Morningstar | Maintaining our Biogen FVE and Alzheimer's Forecast Despite Confusing Analysis for BAN2401 Trial
Eisai presented key subset analysis for the phase 2 study of Eisai and Biogen's amyloid antibody BAN2401 on Oct. 25 at the Clinical Trials on Alzheimer's Disease, or CTAD, meeting in Barcelona, and we're not making any changes to our Alzheimer's sales estimates for Biogen or our $420 Biogen fair value estimate at this time. We still assume $10 billion in amyloid antibody sales by 2027 if both amyloid antibodies are approved, using a 60% probability of approval for both drugs. Even if we remove both amyloid antibodies from our valuation, we arrive at a fair value estimate near $350, above recent trading levels. In addition, this $350 valuation factors in virtually no long-term success for the remaining early-stage Alzheimer's pipeline (including tau programs), which we think is unrealistic. We still see Biogen's steady neurology focus and increasingly diverse portfolio and pipeline supporting a wide moat. While Biogen and Eisai are still discussing the idea of a phase 3 program for BAN2401 with regulators, so there is uncertainty on the future of this program, aducanumab's phase 3 studies are fully enrolled and final data are expected in early 2020. Overall, we think data supports the conclusion that both drugs (which target aggregated forms of amyloid) reduce plaque burden and slow clinical decline at high doses, although inconsistencies in subset data for BAN2401 are enough to prevent us from raising our assumed probabilities of approval.

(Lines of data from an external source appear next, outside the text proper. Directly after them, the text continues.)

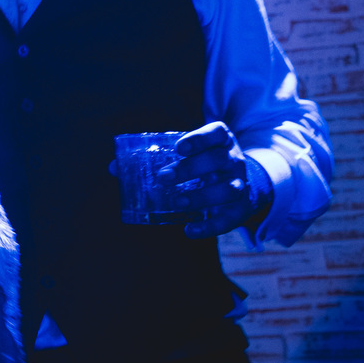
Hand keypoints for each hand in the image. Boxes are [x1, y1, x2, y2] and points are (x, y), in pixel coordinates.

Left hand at [168, 122, 271, 237]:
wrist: (244, 183)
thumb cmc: (207, 162)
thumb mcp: (196, 151)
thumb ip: (165, 156)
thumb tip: (118, 166)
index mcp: (222, 141)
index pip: (217, 133)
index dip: (198, 139)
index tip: (178, 148)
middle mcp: (234, 160)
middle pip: (217, 160)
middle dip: (189, 168)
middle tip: (163, 177)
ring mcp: (240, 184)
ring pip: (229, 189)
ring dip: (201, 197)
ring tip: (177, 202)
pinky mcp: (241, 209)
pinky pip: (229, 219)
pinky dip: (210, 227)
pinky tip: (190, 230)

The updated BAN2401 carrier subset data for the high-dose arm versus placebo appeared to refute the idea that an imbalance in APOE4 carriers between the high dose arm and the placebo arm drove the initial positive results in July, which was reassuring and gave us more confidence in BAN2401's efficacy. As we discussed in our July 26 note, the phase 2 study of BAN2401 had strong overall efficacy data at the highest dose, with a significant slowing in decline as measured by ADCOMS (30% slower decline) and ADAS-Cog (47% slower decline) versus placebo, and a trend to a benefit on CDR-SB (26% slower decline). Importantly, subset analysis showed that among placebo patients, carriers and non-carriers saw declines in ADCOMS (the composite clinical endpoint used in the trial) that were similar to one another. As we previously discussed, the imbalance among APO4 genetic variants between the highest dose arm (30% of patients were carriers) and the placebo arm (70% of patients were carriers) caused confusion and debate surrounding the interpretation of the initial 18-month data.
However, that reassurance turned back to confusion, as the carrier subset clinical endpoint data suggested that APOE4 carriers could actually be responding better to treatment than noncarriers, which would be puzzling, as carrier status was not a factor for clinical responses in the aducanumab phase 1 PRIME study. In addition, high-dose BAN2401 patients in the non-carrier group appeared to do slightly worse than placebo on CDR-SB, which is the chosen primary endpoint for Biogen's phase 3 studies of aducanumab. We think the small sample size for the analysis, which was partly due to high discontinuation rates (regulatory action to remove carriers from high-dose arm of the study as a precautionary measure), and the general variability in clinical endpoint data (which is largely based on questionnaires) make it difficult to conclude that APOE4 carriers respond better to treatment. We're inclined to put more reliance on the similar reductions in plaque levels (a much more objective, quantitative measure) for carriers and noncarriers in the BAN2401 high-dose arm.